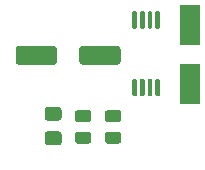
<source format=gtp>
G04 #@! TF.GenerationSoftware,KiCad,Pcbnew,(5.1.10)-1*
G04 #@! TF.CreationDate,2021-10-26T19:42:31+01:00*
G04 #@! TF.ProjectId,drv120_solenoid_driver,64727631-3230-45f7-936f-6c656e6f6964,rev?*
G04 #@! TF.SameCoordinates,Original*
G04 #@! TF.FileFunction,Paste,Top*
G04 #@! TF.FilePolarity,Positive*
%FSLAX46Y46*%
G04 Gerber Fmt 4.6, Leading zero omitted, Abs format (unit mm)*
G04 Created by KiCad (PCBNEW (5.1.10)-1) date 2021-10-26 19:42:31*
%MOMM*%
%LPD*%
G01*
G04 APERTURE LIST*
%ADD10R,1.800000X3.500000*%
G04 APERTURE END LIST*
G36*
G01*
X151779000Y-107095000D02*
X151579000Y-107095000D01*
G75*
G02*
X151479000Y-106995000I0J100000D01*
G01*
X151479000Y-105720000D01*
G75*
G02*
X151579000Y-105620000I100000J0D01*
G01*
X151779000Y-105620000D01*
G75*
G02*
X151879000Y-105720000I0J-100000D01*
G01*
X151879000Y-106995000D01*
G75*
G02*
X151779000Y-107095000I-100000J0D01*
G01*
G37*
G36*
G01*
X152429000Y-107095000D02*
X152229000Y-107095000D01*
G75*
G02*
X152129000Y-106995000I0J100000D01*
G01*
X152129000Y-105720000D01*
G75*
G02*
X152229000Y-105620000I100000J0D01*
G01*
X152429000Y-105620000D01*
G75*
G02*
X152529000Y-105720000I0J-100000D01*
G01*
X152529000Y-106995000D01*
G75*
G02*
X152429000Y-107095000I-100000J0D01*
G01*
G37*
G36*
G01*
X153079000Y-107095000D02*
X152879000Y-107095000D01*
G75*
G02*
X152779000Y-106995000I0J100000D01*
G01*
X152779000Y-105720000D01*
G75*
G02*
X152879000Y-105620000I100000J0D01*
G01*
X153079000Y-105620000D01*
G75*
G02*
X153179000Y-105720000I0J-100000D01*
G01*
X153179000Y-106995000D01*
G75*
G02*
X153079000Y-107095000I-100000J0D01*
G01*
G37*
G36*
G01*
X153729000Y-107095000D02*
X153529000Y-107095000D01*
G75*
G02*
X153429000Y-106995000I0J100000D01*
G01*
X153429000Y-105720000D01*
G75*
G02*
X153529000Y-105620000I100000J0D01*
G01*
X153729000Y-105620000D01*
G75*
G02*
X153829000Y-105720000I0J-100000D01*
G01*
X153829000Y-106995000D01*
G75*
G02*
X153729000Y-107095000I-100000J0D01*
G01*
G37*
G36*
G01*
X153729000Y-112820000D02*
X153529000Y-112820000D01*
G75*
G02*
X153429000Y-112720000I0J100000D01*
G01*
X153429000Y-111445000D01*
G75*
G02*
X153529000Y-111345000I100000J0D01*
G01*
X153729000Y-111345000D01*
G75*
G02*
X153829000Y-111445000I0J-100000D01*
G01*
X153829000Y-112720000D01*
G75*
G02*
X153729000Y-112820000I-100000J0D01*
G01*
G37*
G36*
G01*
X153079000Y-112820000D02*
X152879000Y-112820000D01*
G75*
G02*
X152779000Y-112720000I0J100000D01*
G01*
X152779000Y-111445000D01*
G75*
G02*
X152879000Y-111345000I100000J0D01*
G01*
X153079000Y-111345000D01*
G75*
G02*
X153179000Y-111445000I0J-100000D01*
G01*
X153179000Y-112720000D01*
G75*
G02*
X153079000Y-112820000I-100000J0D01*
G01*
G37*
G36*
G01*
X152429000Y-112820000D02*
X152229000Y-112820000D01*
G75*
G02*
X152129000Y-112720000I0J100000D01*
G01*
X152129000Y-111445000D01*
G75*
G02*
X152229000Y-111345000I100000J0D01*
G01*
X152429000Y-111345000D01*
G75*
G02*
X152529000Y-111445000I0J-100000D01*
G01*
X152529000Y-112720000D01*
G75*
G02*
X152429000Y-112820000I-100000J0D01*
G01*
G37*
G36*
G01*
X151779000Y-112820000D02*
X151579000Y-112820000D01*
G75*
G02*
X151479000Y-112720000I0J100000D01*
G01*
X151479000Y-111445000D01*
G75*
G02*
X151579000Y-111345000I100000J0D01*
G01*
X151779000Y-111345000D01*
G75*
G02*
X151879000Y-111445000I0J-100000D01*
G01*
X151879000Y-112720000D01*
G75*
G02*
X151779000Y-112820000I-100000J0D01*
G01*
G37*
D10*
X156337000Y-111743500D03*
X156337000Y-106743500D03*
G36*
G01*
X150500000Y-108797000D02*
X150500000Y-109897000D01*
G75*
G02*
X150250000Y-110147000I-250000J0D01*
G01*
X147250000Y-110147000D01*
G75*
G02*
X147000000Y-109897000I0J250000D01*
G01*
X147000000Y-108797000D01*
G75*
G02*
X147250000Y-108547000I250000J0D01*
G01*
X150250000Y-108547000D01*
G75*
G02*
X150500000Y-108797000I0J-250000D01*
G01*
G37*
G36*
G01*
X145100000Y-108797000D02*
X145100000Y-109897000D01*
G75*
G02*
X144850000Y-110147000I-250000J0D01*
G01*
X141850000Y-110147000D01*
G75*
G02*
X141600000Y-109897000I0J250000D01*
G01*
X141600000Y-108797000D01*
G75*
G02*
X141850000Y-108547000I250000J0D01*
G01*
X144850000Y-108547000D01*
G75*
G02*
X145100000Y-108797000I0J-250000D01*
G01*
G37*
G36*
G01*
X146869998Y-113978000D02*
X147770002Y-113978000D01*
G75*
G02*
X148020000Y-114227998I0J-249998D01*
G01*
X148020000Y-114753002D01*
G75*
G02*
X147770002Y-115003000I-249998J0D01*
G01*
X146869998Y-115003000D01*
G75*
G02*
X146620000Y-114753002I0J249998D01*
G01*
X146620000Y-114227998D01*
G75*
G02*
X146869998Y-113978000I249998J0D01*
G01*
G37*
G36*
G01*
X146869998Y-115803000D02*
X147770002Y-115803000D01*
G75*
G02*
X148020000Y-116052998I0J-249998D01*
G01*
X148020000Y-116578002D01*
G75*
G02*
X147770002Y-116828000I-249998J0D01*
G01*
X146869998Y-116828000D01*
G75*
G02*
X146620000Y-116578002I0J249998D01*
G01*
X146620000Y-116052998D01*
G75*
G02*
X146869998Y-115803000I249998J0D01*
G01*
G37*
G36*
G01*
X149409998Y-115803000D02*
X150310002Y-115803000D01*
G75*
G02*
X150560000Y-116052998I0J-249998D01*
G01*
X150560000Y-116578002D01*
G75*
G02*
X150310002Y-116828000I-249998J0D01*
G01*
X149409998Y-116828000D01*
G75*
G02*
X149160000Y-116578002I0J249998D01*
G01*
X149160000Y-116052998D01*
G75*
G02*
X149409998Y-115803000I249998J0D01*
G01*
G37*
G36*
G01*
X149409998Y-113978000D02*
X150310002Y-113978000D01*
G75*
G02*
X150560000Y-114227998I0J-249998D01*
G01*
X150560000Y-114753002D01*
G75*
G02*
X150310002Y-115003000I-249998J0D01*
G01*
X149409998Y-115003000D01*
G75*
G02*
X149160000Y-114753002I0J249998D01*
G01*
X149160000Y-114227998D01*
G75*
G02*
X149409998Y-113978000I249998J0D01*
G01*
G37*
G36*
G01*
X144305000Y-113712500D02*
X145255000Y-113712500D01*
G75*
G02*
X145505000Y-113962500I0J-250000D01*
G01*
X145505000Y-114637500D01*
G75*
G02*
X145255000Y-114887500I-250000J0D01*
G01*
X144305000Y-114887500D01*
G75*
G02*
X144055000Y-114637500I0J250000D01*
G01*
X144055000Y-113962500D01*
G75*
G02*
X144305000Y-113712500I250000J0D01*
G01*
G37*
G36*
G01*
X144305000Y-115787500D02*
X145255000Y-115787500D01*
G75*
G02*
X145505000Y-116037500I0J-250000D01*
G01*
X145505000Y-116712500D01*
G75*
G02*
X145255000Y-116962500I-250000J0D01*
G01*
X144305000Y-116962500D01*
G75*
G02*
X144055000Y-116712500I0J250000D01*
G01*
X144055000Y-116037500D01*
G75*
G02*
X144305000Y-115787500I250000J0D01*
G01*
G37*
M02*

</source>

____________________

Your output should be an exact transcription of the line that holds "X144305000Y-116962500D01*" and each line after it through the end of the listing above.

X144305000Y-116962500D01*
G75*
G02*
X144055000Y-116712500I0J250000D01*
G01*
X144055000Y-116037500D01*
G75*
G02*
X144305000Y-115787500I250000J0D01*
G01*
G37*
M02*

</source>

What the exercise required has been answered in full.